* **Task item**
Report the number of lines in the data below that hold "following", without any other words.

(Beginning of Provided records)

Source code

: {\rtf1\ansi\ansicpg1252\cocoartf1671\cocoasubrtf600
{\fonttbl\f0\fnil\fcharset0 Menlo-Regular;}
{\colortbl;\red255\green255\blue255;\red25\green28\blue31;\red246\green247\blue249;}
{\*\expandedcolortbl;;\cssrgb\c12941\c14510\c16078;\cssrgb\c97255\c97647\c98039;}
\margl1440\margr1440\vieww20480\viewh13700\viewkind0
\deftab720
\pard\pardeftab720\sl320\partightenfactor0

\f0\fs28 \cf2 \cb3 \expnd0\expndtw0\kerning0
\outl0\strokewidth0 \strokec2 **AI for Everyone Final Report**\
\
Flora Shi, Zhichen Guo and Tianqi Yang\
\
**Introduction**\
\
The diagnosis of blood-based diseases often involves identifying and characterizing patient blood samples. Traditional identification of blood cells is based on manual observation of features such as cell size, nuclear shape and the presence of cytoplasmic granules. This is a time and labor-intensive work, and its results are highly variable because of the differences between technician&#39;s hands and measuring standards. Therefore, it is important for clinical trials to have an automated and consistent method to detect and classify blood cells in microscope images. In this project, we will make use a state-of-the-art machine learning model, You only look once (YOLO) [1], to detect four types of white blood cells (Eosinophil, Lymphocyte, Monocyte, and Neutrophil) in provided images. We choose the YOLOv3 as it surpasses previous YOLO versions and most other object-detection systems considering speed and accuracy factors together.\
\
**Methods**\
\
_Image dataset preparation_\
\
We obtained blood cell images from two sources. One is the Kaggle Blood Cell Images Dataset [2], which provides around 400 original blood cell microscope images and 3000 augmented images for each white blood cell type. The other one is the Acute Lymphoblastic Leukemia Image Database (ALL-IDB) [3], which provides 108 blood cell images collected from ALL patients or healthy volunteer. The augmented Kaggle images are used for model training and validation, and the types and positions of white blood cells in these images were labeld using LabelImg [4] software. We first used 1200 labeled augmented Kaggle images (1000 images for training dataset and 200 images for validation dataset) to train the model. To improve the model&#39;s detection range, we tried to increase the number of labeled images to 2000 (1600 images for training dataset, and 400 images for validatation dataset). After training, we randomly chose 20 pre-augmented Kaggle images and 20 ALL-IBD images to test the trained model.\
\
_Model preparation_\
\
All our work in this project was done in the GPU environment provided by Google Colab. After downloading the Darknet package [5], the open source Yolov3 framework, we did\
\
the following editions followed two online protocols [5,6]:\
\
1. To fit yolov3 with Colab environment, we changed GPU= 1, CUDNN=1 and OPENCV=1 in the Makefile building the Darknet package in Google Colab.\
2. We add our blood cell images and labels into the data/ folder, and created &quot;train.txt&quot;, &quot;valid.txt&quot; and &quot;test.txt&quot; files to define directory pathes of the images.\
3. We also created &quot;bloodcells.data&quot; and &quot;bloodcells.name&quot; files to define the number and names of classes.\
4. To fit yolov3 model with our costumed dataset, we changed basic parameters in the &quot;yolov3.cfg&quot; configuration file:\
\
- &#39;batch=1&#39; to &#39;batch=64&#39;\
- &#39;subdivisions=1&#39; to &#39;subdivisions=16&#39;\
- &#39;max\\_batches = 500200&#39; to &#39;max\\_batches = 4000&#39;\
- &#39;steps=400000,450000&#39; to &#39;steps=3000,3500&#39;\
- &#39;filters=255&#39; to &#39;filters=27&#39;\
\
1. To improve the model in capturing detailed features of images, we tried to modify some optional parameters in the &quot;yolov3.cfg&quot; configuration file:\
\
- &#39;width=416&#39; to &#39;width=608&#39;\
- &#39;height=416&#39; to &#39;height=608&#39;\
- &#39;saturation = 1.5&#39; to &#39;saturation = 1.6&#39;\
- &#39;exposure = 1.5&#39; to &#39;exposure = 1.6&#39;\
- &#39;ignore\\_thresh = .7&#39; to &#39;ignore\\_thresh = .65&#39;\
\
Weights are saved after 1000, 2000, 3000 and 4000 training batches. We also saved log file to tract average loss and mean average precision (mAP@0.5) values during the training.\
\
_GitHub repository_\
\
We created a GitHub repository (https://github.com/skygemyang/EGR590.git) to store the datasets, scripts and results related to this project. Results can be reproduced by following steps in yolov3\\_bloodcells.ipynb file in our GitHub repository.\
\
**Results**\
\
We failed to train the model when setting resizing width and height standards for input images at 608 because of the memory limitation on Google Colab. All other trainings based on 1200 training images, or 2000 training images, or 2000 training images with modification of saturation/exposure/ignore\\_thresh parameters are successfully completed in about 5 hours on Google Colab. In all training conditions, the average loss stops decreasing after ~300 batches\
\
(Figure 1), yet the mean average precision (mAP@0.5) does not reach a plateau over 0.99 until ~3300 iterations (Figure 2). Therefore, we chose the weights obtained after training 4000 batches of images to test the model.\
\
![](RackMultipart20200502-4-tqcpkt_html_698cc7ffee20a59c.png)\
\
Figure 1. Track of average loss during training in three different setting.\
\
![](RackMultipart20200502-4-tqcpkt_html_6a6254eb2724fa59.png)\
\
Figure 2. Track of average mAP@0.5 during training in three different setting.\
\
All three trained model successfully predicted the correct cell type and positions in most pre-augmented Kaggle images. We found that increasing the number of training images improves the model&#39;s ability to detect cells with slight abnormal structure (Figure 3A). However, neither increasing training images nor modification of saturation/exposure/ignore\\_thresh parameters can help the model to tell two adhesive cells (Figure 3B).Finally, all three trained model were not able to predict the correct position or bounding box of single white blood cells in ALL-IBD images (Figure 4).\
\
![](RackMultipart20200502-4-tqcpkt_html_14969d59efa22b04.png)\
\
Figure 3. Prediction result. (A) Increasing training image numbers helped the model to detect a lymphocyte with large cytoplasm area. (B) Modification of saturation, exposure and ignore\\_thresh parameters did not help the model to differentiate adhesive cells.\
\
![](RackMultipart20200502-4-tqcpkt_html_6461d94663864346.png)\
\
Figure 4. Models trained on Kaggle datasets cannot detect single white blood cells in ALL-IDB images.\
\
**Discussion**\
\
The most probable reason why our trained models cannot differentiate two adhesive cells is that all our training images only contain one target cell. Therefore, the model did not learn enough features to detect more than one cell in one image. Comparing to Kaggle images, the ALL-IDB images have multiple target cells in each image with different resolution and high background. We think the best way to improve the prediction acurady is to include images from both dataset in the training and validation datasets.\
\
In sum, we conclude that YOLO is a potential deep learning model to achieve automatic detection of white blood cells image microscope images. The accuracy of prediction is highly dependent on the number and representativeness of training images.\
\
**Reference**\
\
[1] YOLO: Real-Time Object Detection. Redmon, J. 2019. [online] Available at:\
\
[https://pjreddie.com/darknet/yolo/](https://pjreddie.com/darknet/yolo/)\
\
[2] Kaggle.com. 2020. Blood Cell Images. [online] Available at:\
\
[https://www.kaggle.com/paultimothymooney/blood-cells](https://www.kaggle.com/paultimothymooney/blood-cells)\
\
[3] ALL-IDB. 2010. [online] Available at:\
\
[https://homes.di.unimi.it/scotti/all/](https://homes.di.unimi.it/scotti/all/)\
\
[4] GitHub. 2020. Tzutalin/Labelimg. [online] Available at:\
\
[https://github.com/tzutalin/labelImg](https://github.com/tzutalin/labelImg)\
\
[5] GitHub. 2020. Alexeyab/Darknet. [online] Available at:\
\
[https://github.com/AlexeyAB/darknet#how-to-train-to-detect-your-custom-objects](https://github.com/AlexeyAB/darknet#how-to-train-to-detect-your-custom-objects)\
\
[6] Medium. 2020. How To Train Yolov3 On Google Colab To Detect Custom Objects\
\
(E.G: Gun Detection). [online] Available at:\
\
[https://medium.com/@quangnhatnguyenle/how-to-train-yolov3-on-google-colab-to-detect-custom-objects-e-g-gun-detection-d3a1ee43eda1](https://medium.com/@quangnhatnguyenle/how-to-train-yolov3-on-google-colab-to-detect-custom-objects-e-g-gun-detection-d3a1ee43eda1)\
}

(End of Provided records)

* **Solution to the exercise**
2